Cerebral ischemic necrosis Cerebral infarction is uncommon in animals due to the relative rarity of atherosclerosis in most species. However, a syndrome of cerebral infarction occurs in cats. There is generally unilateral involvement with the cerebral cortex affected most commonly. The brain stem is affected in some cats, and multiple areas are involved in others. While the changes clearly occur because of ischemia, the nature of the responsible vascular lesion has not been defined in most cats. Cerebrocortical involvement generally occurs in the distribution area of the middle cerebral artery. While an association between this syndrome and cardiomyopathy would seem logical, changes of cardiomyopathy have not been described in effected cats. Multiple causative factors might be involved.
Adult cats of both sexes and several different breeds can be affected. Clinical signs of focal forebrain involvement, and in a small number of cats signs of brain-stem involvement, are seen. These signs do not progress unless there is brain herniation or further infarction or hemorrhage occurs. Most signs resolve completely during a period of several weeks. However, behavioral changes and seizures can persist.
Cerebral ischemic necrosis should be suspected in any cat with acute, nonprogressive forebrain disease. There might be evidence of infarction on CT or MRI, if available. On CSF evaluation, there usually is a mild increase in protein, without inflammation. Increased uptake of radionuclide might be noted in a scintigraphy study.

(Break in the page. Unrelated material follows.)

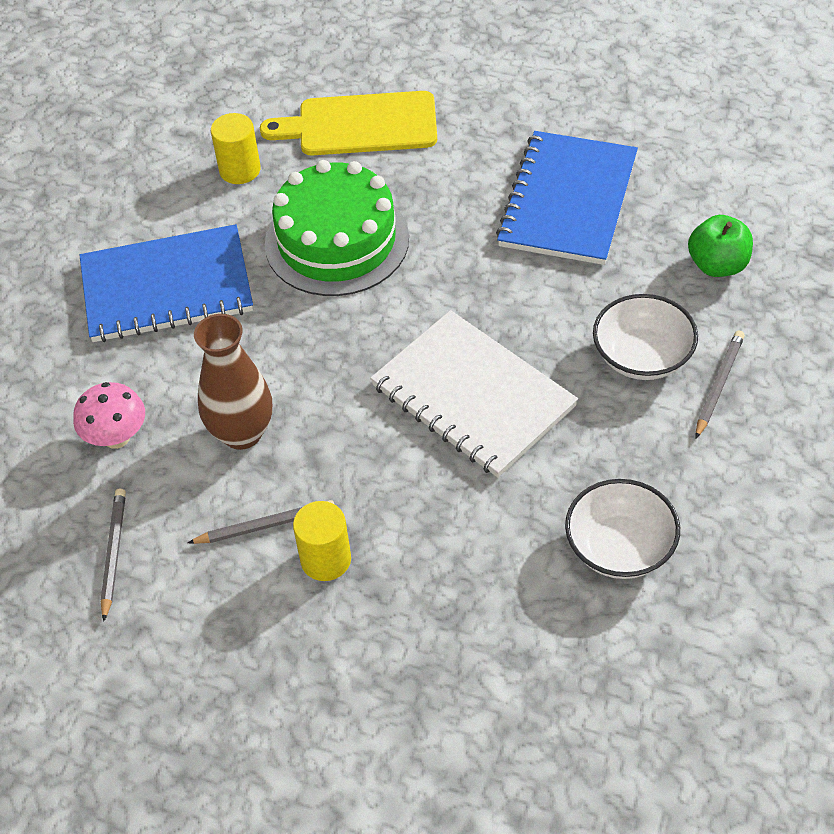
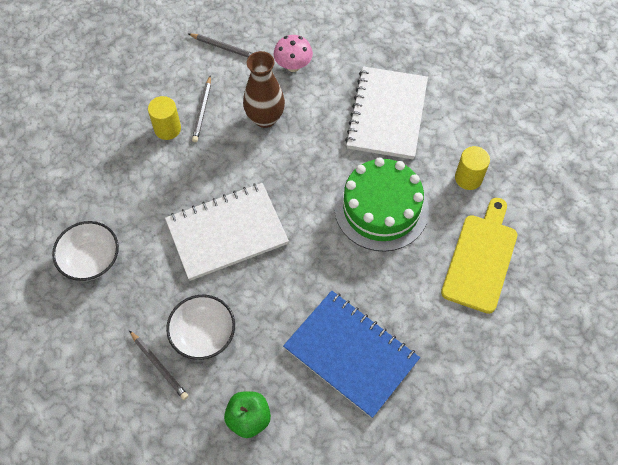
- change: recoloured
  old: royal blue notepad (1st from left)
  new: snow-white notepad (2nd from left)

Methylprednisolone (30 mg/kg intravenously) should be given in severely affected cats to reduce brain edema. While anticoagulants might be helpful in some cases, there is no supportive data. Anticonvulsants are indicated in cats with seizures.
Seizures Seizures can occur in cats with forebrain disease in combination with other signs previously discussed, or they can occur alone. Seizures occur considerably less frequently in cats than in dogs. Most cats with recurrent seizures have structural brain disease. Phenobarbital at 5 mg/kg divided into twice-daily dosing is preferred for long-term seizure control.